Lorenzo W. (L.W.) Housel (December 30, 1873 - September 15, 1935) was a Connecticut state legislator who later ran for Congress and statewide office in Iowa. Running as a Democrat in an era in which Republicans dominated Iowa politics, Housel was unsuccessful in each of his Iowa races.
L.W. Housel was born in VanEttenville, New York, to a veteran of the Civil War and his wife. The better portion of his young life was spent in Nichols, New York. After attending rural schools in New York and working on farms and in lumber camps, he was admitted to Yale University. While at Yale, he worked his way through college as a newspaper reporter for the New Haven Journal-Courier. After receiving his undergraduate degree from Yale in 1897, he then attended Yale Law School, receiving his law degree in 1900.
In November of the same year in which Housel graduated from law school, he was elected as a Democrat to the Connecticut House of Representatives, where he represented a district in New Haven. He was the youngest member of the House. In his first term as representative, he drafted and presented the bill to limit the length of the working day to eight hours. Although Democratic House members were outnumbered four to one by Republicans, his bill received good support, but did not pass.
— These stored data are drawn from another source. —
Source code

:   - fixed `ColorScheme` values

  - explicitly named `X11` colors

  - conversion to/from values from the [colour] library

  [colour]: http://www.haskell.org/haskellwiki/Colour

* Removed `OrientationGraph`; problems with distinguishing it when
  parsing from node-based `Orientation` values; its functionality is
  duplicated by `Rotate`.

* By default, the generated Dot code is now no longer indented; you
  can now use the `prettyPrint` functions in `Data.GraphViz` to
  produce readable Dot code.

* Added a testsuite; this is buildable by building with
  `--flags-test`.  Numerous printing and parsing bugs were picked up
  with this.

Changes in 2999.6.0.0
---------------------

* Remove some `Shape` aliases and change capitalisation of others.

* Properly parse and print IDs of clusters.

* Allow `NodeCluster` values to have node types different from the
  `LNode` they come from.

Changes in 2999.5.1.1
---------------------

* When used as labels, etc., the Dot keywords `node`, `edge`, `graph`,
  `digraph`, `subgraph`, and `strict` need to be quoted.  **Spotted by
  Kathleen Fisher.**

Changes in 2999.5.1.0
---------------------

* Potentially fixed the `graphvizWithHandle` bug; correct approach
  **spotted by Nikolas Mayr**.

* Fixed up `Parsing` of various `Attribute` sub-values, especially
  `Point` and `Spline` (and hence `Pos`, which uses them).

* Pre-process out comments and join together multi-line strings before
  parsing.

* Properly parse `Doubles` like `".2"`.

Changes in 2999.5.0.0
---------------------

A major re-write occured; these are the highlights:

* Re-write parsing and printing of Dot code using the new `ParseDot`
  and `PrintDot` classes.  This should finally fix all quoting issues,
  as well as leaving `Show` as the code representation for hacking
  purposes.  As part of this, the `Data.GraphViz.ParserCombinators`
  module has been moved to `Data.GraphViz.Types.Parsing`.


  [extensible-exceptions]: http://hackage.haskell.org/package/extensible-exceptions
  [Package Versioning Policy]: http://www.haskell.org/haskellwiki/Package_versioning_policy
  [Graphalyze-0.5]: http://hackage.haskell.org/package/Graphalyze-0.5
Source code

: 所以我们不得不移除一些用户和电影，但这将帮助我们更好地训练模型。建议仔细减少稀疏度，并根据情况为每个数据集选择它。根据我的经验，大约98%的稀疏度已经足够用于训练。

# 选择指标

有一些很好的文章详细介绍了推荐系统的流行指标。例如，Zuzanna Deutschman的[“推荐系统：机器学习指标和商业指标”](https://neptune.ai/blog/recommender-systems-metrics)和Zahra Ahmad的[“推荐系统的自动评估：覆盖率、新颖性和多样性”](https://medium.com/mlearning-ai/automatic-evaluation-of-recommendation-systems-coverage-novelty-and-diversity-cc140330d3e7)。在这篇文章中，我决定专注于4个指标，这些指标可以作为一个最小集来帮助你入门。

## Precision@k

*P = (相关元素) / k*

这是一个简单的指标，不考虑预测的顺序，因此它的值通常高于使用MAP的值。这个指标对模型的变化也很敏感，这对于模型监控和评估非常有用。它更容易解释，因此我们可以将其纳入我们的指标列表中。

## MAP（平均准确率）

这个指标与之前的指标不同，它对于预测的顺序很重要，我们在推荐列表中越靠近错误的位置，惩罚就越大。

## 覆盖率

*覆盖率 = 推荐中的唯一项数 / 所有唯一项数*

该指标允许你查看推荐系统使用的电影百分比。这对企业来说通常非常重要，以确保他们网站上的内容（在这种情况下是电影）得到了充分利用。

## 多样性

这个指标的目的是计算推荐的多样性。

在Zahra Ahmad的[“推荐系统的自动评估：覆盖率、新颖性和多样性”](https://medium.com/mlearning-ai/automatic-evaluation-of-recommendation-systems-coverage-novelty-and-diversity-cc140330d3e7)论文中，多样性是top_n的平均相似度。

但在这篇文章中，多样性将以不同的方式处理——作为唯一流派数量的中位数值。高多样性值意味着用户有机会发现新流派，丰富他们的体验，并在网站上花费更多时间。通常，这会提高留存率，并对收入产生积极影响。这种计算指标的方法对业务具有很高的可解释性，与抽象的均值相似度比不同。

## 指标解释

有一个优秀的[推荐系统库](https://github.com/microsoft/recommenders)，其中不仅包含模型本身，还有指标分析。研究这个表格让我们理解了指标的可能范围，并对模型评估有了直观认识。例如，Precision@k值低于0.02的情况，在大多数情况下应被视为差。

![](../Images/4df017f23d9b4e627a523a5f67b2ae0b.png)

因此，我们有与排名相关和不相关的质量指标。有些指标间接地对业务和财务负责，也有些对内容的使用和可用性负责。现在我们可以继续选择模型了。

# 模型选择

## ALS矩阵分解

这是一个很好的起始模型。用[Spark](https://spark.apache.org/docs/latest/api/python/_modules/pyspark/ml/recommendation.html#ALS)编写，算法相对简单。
Instead of running for a second term in the Connecticut House, he moved to Iowa. In June 1902 he married Mina Finch, daughter of Iowa lawyer and State Senator Parley Finch, prompting him to move from Connecticut to Humboldt, Iowa, and to enter into private practice with his new father-in-law.
Housel and his wife became the parents of Delphine Housel Christensen and William Parley Housel.
For Housel’s first thirty years in Iowa (from 1902 to 1932), Republicans dominated the General Assembly and governorship, and the Iowa congressional delegation. Humboldt County and the congressional district in which it was then located (Iowa's 10th congressional district) were overwhelmingly Republican. Nevertheless, Housel and his family remained in Humboldt and he repeatedly ran for elective office as a Democrat. Three times he ran for election to the Iowa House of Representatives (in 1910, 1912, and 1920), but was defeated each time in the general election. In 1914, he ran in the Democratic primary for Congress for the Tenth District, but was defeated by D.M. Kelleher of more populous Fort Dodge, who was in turn defeated in the general election by Republican Frank P. Woods.